The empirical analysis we conducted is not without limitations. We could not verify that the messages did indeed reflect genuine interpersonal communication. A possible method for verifying whether this is the case is to study message content. However, due to privacy reasons, we could not study the content of messages. Moreover, the information supplied when the students registered for the community was not validated. Only students' email addresses were validated to guarantee that they were in fact students at the university. In addition, the dataset does not contain any information about the weakening or severing of ties. Thus, a tie created at the very start of the community was assumed to remain in the network till the end.
The proposed method is not without limitations. The main one is that required data are difficult to obtain. However, due to the increase in use of electronic medium for social interaction, such as social network sites (Leskovec et al., 2005; Wellman, 1999), and the rise of machine-readable databases with interaction data, such as online repositories of scientific papers (e.g. Newman, 2001a), we believe that this type of data is likely to become more common in the future. In addition, as we are exploring the decision processes of nodes, this method relies on networks where the nodes are in charge of their ties. This is not always the case. For example, in the movie network (Watts and Strogatz, 1998) or the Broadway musical network (Uzzi and Spiro, 2005), ties among people might not entirely reflect people's decisions as it is the casting directors that design the teams of people working together on projects.

- Work item A
According to the limitations passage, which information supplied at registration was validated?
- Work item B
Summarize the limitations passage in two sentences.
- Work item C
Go on with the limitations passage from the point where it ends.

- Source information
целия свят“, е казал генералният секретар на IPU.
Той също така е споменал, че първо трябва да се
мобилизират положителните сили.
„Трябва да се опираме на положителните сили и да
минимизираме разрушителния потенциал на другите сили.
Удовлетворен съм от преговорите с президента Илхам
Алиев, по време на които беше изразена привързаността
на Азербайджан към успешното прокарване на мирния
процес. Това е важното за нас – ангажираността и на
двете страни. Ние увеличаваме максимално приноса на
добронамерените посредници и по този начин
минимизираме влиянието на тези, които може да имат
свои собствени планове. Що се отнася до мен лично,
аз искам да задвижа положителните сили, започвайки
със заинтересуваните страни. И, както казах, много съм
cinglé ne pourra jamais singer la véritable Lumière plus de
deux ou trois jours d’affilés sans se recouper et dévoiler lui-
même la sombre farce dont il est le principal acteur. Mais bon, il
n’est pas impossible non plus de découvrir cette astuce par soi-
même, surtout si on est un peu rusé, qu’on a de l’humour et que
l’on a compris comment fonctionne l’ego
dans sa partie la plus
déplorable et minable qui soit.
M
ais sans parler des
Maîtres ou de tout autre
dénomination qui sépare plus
==
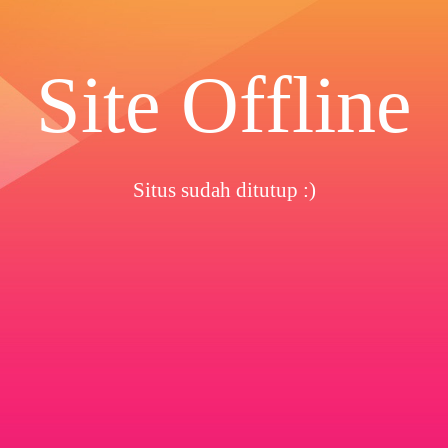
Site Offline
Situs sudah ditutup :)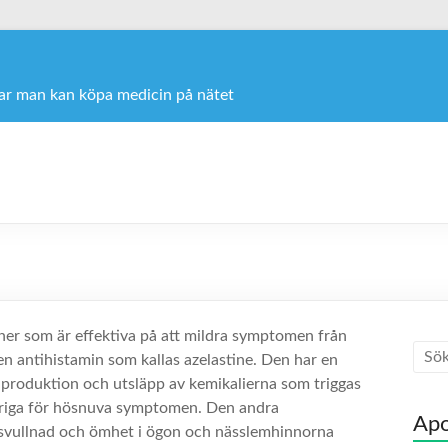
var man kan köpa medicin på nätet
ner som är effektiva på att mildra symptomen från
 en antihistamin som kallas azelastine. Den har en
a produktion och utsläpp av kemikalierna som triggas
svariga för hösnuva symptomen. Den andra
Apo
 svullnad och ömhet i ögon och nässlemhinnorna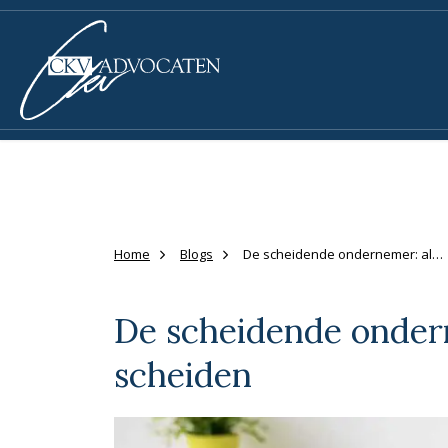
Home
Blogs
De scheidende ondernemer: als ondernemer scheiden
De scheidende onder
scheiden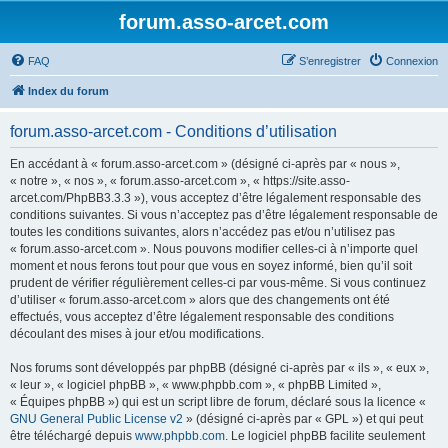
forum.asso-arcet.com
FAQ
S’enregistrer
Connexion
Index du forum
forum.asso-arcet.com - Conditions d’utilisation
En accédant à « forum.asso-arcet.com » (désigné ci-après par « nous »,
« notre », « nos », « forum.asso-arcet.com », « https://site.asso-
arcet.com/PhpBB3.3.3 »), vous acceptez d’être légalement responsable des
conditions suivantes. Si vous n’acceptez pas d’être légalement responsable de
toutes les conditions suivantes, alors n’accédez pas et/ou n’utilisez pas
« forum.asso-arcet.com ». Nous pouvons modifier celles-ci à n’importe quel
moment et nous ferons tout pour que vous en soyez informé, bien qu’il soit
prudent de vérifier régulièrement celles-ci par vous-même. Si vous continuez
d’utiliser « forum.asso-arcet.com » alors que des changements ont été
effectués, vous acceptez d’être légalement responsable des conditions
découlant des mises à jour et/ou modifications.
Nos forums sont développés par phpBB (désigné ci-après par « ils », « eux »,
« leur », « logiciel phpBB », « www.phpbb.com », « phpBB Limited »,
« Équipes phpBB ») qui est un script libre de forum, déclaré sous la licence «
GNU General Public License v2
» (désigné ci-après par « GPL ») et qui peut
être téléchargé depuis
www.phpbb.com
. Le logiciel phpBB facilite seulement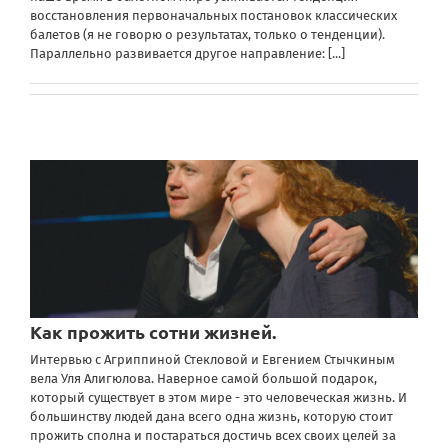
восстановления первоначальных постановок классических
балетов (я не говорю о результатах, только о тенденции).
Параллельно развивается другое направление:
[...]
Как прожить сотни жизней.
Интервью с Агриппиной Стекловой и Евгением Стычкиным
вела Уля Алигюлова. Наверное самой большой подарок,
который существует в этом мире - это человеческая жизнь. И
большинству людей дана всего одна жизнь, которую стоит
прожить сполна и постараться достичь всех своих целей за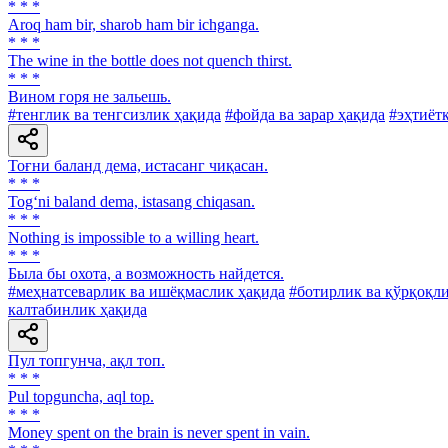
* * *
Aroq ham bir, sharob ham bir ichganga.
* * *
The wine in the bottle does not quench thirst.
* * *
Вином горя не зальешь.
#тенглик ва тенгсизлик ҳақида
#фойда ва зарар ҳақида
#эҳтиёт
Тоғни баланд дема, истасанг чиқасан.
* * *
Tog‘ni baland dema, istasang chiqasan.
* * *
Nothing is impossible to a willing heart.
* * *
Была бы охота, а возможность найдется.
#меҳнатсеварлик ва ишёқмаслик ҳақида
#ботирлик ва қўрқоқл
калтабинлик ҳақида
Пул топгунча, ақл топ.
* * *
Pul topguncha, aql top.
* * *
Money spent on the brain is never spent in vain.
...
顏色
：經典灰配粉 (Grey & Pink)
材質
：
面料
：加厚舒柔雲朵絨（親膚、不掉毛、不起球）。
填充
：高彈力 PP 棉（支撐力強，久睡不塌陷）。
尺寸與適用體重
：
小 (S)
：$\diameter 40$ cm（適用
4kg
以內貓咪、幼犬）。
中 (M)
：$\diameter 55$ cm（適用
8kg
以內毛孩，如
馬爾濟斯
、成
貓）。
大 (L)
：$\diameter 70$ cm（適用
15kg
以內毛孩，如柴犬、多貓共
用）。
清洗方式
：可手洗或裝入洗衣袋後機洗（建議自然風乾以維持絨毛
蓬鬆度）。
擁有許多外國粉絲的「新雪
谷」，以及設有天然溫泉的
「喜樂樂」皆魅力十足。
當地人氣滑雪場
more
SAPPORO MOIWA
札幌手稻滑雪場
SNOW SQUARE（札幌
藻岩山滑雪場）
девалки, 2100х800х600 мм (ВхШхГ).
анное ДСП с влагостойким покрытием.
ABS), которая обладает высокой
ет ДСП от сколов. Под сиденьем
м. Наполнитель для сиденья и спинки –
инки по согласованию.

- Response box A
Only the students' email addresses were validated, to guarantee that they were in fact students at the university.

- Response box B
The empirical analysis could not verify that messages reflected genuine interpersonal communication because privacy prevented studying their content, registration information other than email addresses was not validated, and the dataset held no information about ties weakening or being severed. The proposed method is limited because the required data are difficult to obtain, though the authors expect such data to become more common, and because it relies on networks where nodes are in charge of their own ties, which is not always the case.

- Response box C
The method developed in this chapter is general and flexible. From an actor-based perspective, researchers can test additional growth mechanisms. These could include the geodesic distance among nodes (Wasserman and Pattison, 1996) or dyadic covariates (Snijders, 2001). Furthermore, the method is not limited to social networks. For example, if the sequence in which neurons create synapses and gap junctions can be recorded, this method might yield new and interesting findings. Moreover, the method is not limited to an actor-based perspective. A dyad-based perspective might be adopted to study undirected networks. This would require new terms that take into consideration the decisional process of both nodes when forming a tie. An example of an undirected network where the exact sequence of ties is possible to map is the airport network used in Chapter 3 as routes start and terminate at specific points in time. Moreover, in this network, the weakening of ties (or decrease of capacity) also occurs at specific times.